Neural networks are not too hard to understand theoretically - part 2
In previous article, I have described background between neural network training. Here I will just further investigate special types of neural networks.
Neural networks with one hidden layer
Here we have neural network with one hidden layer where we have P nodes:
\[y_p = \sigma (\sum_{i=1}^N w^{(1)}_{i,p} x_i)\]where sigma is activation function
now our output node is:
\[f_m(x) = Z(\sum_{i=1}^P w^{(2)}_{i,m} y_i)\]where Z is called output function.
Now, we can apply our gradient method to update weights:
\[\Delta w = - \alpha (\sum_{n=0}^K \sum_{m=1}^M (f_m(x_n, w) - y_{m,n}) \nabla f_m)\]where gradients we can calculate as follows:
\[\frac{\partial f_m}{\partial w^{(1)}_{i,j}} = Z'(\sum_{k=1}^P w_{k,m}^{(2)} y_k) (\sum_{k=1}^P w_{k,m}^{(2)} \sigma'(\sum_{l=1}^N w^{(1)}_{l,k} x_l) x_i)\] \[\frac{\partial f_m}{\partial w^{(2)}_{i,m}} = Z'(\sum_{k=1}^P w^{(2)}_{k,m} y_k) \sigma(\sum_{l=1}^N w_{l,i}^{(1)} x_l)\]And that’s it!
Now we have full method for determining gradient of all f’s, then for determining gradient of error and finally for updating weights accordingly.

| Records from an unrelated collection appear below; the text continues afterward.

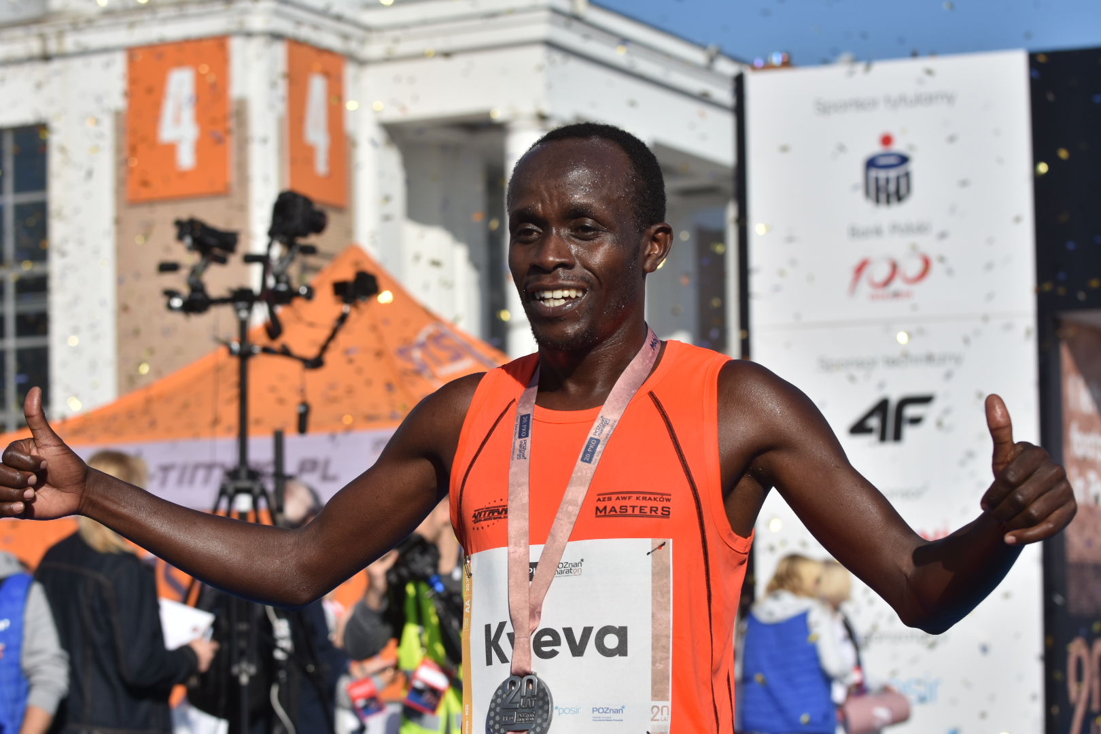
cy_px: 367
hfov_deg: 19.5
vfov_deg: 13.0
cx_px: 550
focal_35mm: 105
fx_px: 3211
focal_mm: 70
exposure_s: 1/1600
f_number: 5.6
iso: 100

Z and sigma are functions which derivatives we have to calculate.
Special case - Z and sigma are identity functions
In this case: \(z(t) = t\) and \(\sigma(t) = t\)
so our derivatives are like this then:
\[\frac{\partial f_m}{\partial w^{(1)}_{i,j}} = \sum_{k=1}^P w_{k,m}^{(2)} x_i\] \[\frac{\partial f_m}{\partial w^{(2)}_{i,m}} = \sum_{l=1}^N w_{l,i}^{(1)} x_l\]